Determination

Timeline: This also occurs during "A Good Mother" after Joy returns

Returning in defeat is a shame I can barely endure, but where else can I go? I need time to think of a plan. In the meantime, I need a place to stay to avoid the threat of becoming someone's next meal.

I enter the shack I tried to think of as a home for so long, silently reciting a wicked prayer that someone has died and provided the others with enough nourishment so that they won't look at Sam as though she is food instead of a human being.

I am stunned to discover an almost empty house, except for Tao lying on the floor, bleeding and wounded, just like I left him.

"You shouldn't have come back," he says.

"I have nowhere else to go."

After he tells me about his mother and the little children being buried alive, I am torn between a sadness that comes from the deepest part of my soul that aches for the pain of human life lost, and a part of me that is absolutely giddy that they faced a just punishment and that they will no longer be a threat to my child. I feel shame at the happiness that floods through me, but I don't try to suppress the smile creasing my lips. It might be the last source of joy I ever feel.

"You should be glad I returned," I say. "Someone needs to clean your wounds before they become infected.

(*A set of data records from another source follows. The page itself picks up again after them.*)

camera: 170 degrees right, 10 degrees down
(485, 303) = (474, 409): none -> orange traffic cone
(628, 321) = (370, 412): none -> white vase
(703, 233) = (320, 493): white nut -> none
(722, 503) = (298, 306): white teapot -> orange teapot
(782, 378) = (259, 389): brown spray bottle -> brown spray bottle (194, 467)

But what can I clean them with? I wonder. I decide on boiled water. It is the only thing we have left. Also, I will get a cruel satisfaction from watching him squirm from the pain of scalding his flesh with heat for what he allowed to almost happen to Sam.

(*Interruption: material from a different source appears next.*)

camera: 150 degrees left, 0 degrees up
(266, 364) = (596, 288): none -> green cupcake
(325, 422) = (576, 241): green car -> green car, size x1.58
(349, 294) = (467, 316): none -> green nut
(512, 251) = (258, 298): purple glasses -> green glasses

"Why bother?" Tao asks as I kneel to help him – after feeding Sam, of course. I can't tell if he is asking me why bother at all, for he will surly die anyways, or why bother with him after what he did to Sam. I decide he means both. I don't have an answer to his question though. Pity? Boredom? Perhaps my mother's teachings about Jesus and forgiveness has seeped through after all these years, making me a person far better than I believed myself to be. Or maybe it is a small, stubborn trace of love that lingers still, despite him committing nearly every sin a husband can against his wife. Seeing him wither in pain from his wounds, exhaustion, and hunger would be a satisfying enough punishment for now.

"Why not?" I reply, setting the hot cloth on an open gash on his temple to help clean the dirty wound. He winces. I can't help myself. I smirk.

"Thank you," he says.

"No trouble. Besides, I'd hate for an infection to bring a swift end to your suffering while Sam and I continue to starve. You still have an entire family to mourn. Brothers you lost. A mother that I won't shed a single tear for."

Tao grunts in response.

"When did you get so cold?" he asks. I muse for a moment, taking the question to heart and wondering the same thing myself.

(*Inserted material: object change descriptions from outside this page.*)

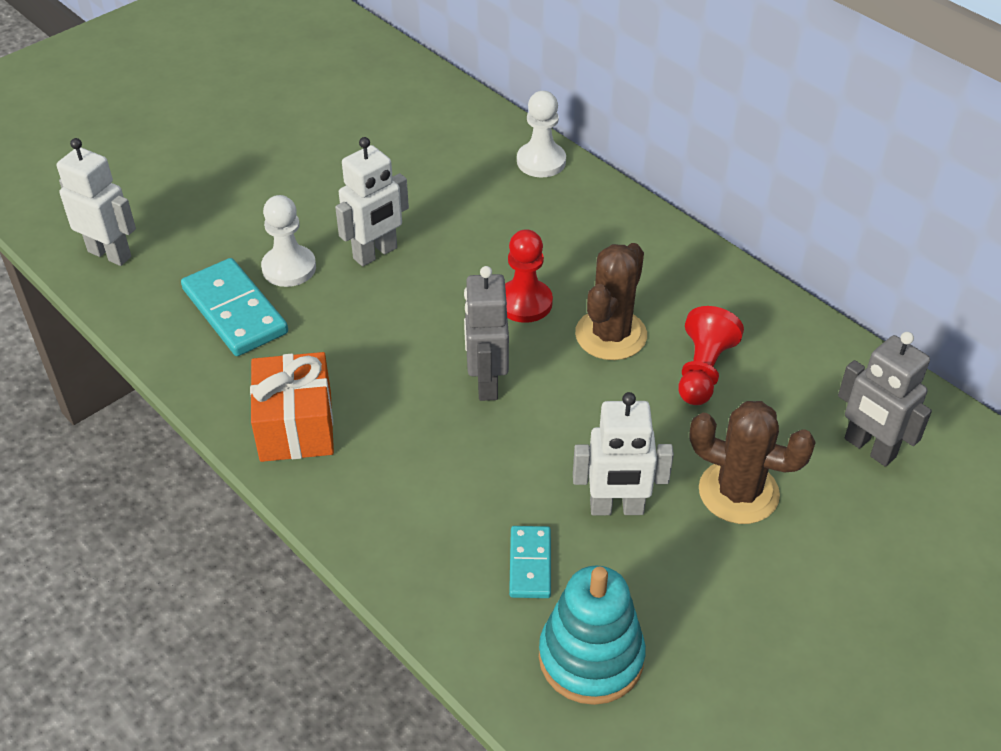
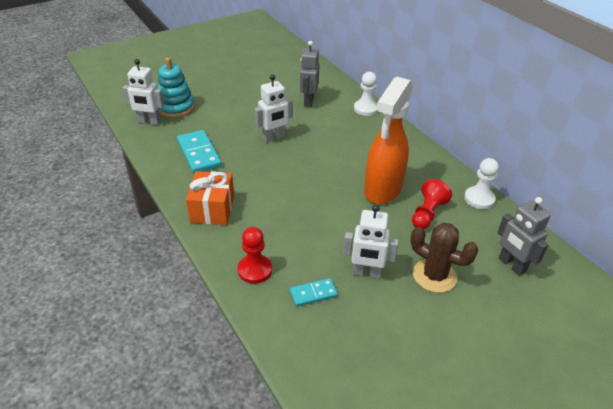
camera: 10 degrees right, 5 degrees down
(110, 254) = (149, 122): white robot -> white robot turned 150 degrees clockwise
(289, 268) = (230, 139): white pawn -> white pawn (479, 199)
(486, 383) = (313, 203): grey robot -> grey robot (308, 101)
(524, 303) = (342, 169): red pawn -> red pawn (255, 270)
(530, 564) = (313, 293): turquoise domino -> turquoise domino turned 60 degrees clockwise
(591, 658) = (334, 347): turquoise stacking toy -> turquoise stacking toy (176, 107)
(611, 335) = (382, 190): brown cactus -> orange spray bottle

"I don't know. Somewhere between coming home to find a room of soon-to-be-cannibals staring at Sung-ling's baby like it was a roasted pig and finding my own baby about to become someone else's dinner."

Tao winces again even though I'm not touching him.

"I'm –"

"Sorry? Yeah, I know. Don't waste your breath."

He buries his face in his hands, too embarrassed to look me in the eyes. Sam sobs. I leave him to wallow silently in his shame and self-pity. Meanwhile, I will think of a plan to get Sam and I out of here. This time I'll make sure it is for good.